# TASKS AND EXERCISES:
a – In the forum thread, which wood is the box with the purple heart paddle made of?
b – Reproduce the passage of the forum thread that starts at "## ChristopherA.King (Mar" and ends at "the late afternoon.".
START TEXT SHOWN
I would like his contact info also......


----------



## sasmojoe (Feb 26, 2014)

I will be in the Atlanta area this weekend, would someone please pm me Mr. Mabry's contact info. Thanks


----------



## Melvin4730 (Feb 26, 2014)

Waleska, GA ...just north of Canton, GA


----------



## WaddleWhacker (Feb 26, 2014)

Lonnie Mabry 770-479-3352...and he will not ship any calls.


----------



## gregg (Feb 26, 2014)

you got about 2 weeks then he is not available for the season.


----------



## WaddleWhacker (Mar 3, 2014)

went to Mr Mabrys today and these boxes came home with me....swamp willow with cherry paddle, Spanish cedar with purple heart paddle...


----------



## Killdee (Mar 3, 2014)

Looking great, bet they sang too


----------



## amc5 (Mar 6, 2014)

Anyone got one for sale? Or like the others above, PM his contact info. I would like to get up there soon. Thanks


----------



## Turkey315 (Mar 24, 2014)

Could someone pm me his contact info.


----------



## rex upshaw (Mar 24, 2014)

Why doesn't someone just post the contact info in this thread?  Over 20 folks asking for the info in this thread alone.


----------



## ChristopherA.King (Mar 24, 2014)

His contact number is already on here but here it is again 770-479-3352. He is hunting now in the mornings you might be able to get up with him in the late afternoon.


----------
END TEXT SHOWN
START RECORD SET
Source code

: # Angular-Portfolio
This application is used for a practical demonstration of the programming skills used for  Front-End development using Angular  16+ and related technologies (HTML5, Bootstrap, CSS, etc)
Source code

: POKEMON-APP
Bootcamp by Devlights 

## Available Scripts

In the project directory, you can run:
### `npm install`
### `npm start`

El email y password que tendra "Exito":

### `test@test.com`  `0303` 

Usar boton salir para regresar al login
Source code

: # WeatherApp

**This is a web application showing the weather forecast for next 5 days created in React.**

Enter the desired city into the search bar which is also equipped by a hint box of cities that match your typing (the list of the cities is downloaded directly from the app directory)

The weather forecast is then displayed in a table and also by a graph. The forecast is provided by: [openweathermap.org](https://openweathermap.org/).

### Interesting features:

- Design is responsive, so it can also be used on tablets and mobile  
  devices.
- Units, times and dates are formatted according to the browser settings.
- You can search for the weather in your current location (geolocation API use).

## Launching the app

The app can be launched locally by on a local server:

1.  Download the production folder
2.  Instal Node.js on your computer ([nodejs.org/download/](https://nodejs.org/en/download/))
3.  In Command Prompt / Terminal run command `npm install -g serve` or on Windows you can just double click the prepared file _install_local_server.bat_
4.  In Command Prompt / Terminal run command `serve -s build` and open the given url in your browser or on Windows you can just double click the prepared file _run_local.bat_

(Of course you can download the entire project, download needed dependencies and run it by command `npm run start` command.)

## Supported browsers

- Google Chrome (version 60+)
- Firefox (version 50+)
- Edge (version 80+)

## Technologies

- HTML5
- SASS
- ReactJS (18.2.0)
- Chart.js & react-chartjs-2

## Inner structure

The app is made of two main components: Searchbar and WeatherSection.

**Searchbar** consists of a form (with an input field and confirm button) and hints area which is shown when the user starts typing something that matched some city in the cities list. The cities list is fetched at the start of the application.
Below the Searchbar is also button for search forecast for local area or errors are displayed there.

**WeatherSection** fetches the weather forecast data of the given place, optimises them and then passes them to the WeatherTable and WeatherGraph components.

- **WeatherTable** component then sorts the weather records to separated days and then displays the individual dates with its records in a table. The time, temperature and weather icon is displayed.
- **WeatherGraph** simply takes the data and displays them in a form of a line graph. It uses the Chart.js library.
END RECORD SET
# RESULTS IN ORDER:
a – Spanish cedar

b –
## ChristopherA.King (Mar 24, 2014)

His contact number is already on here but here it is again 770-479-3352. He is hunting now in the mornings you might be able to get up with him in the late afternoon.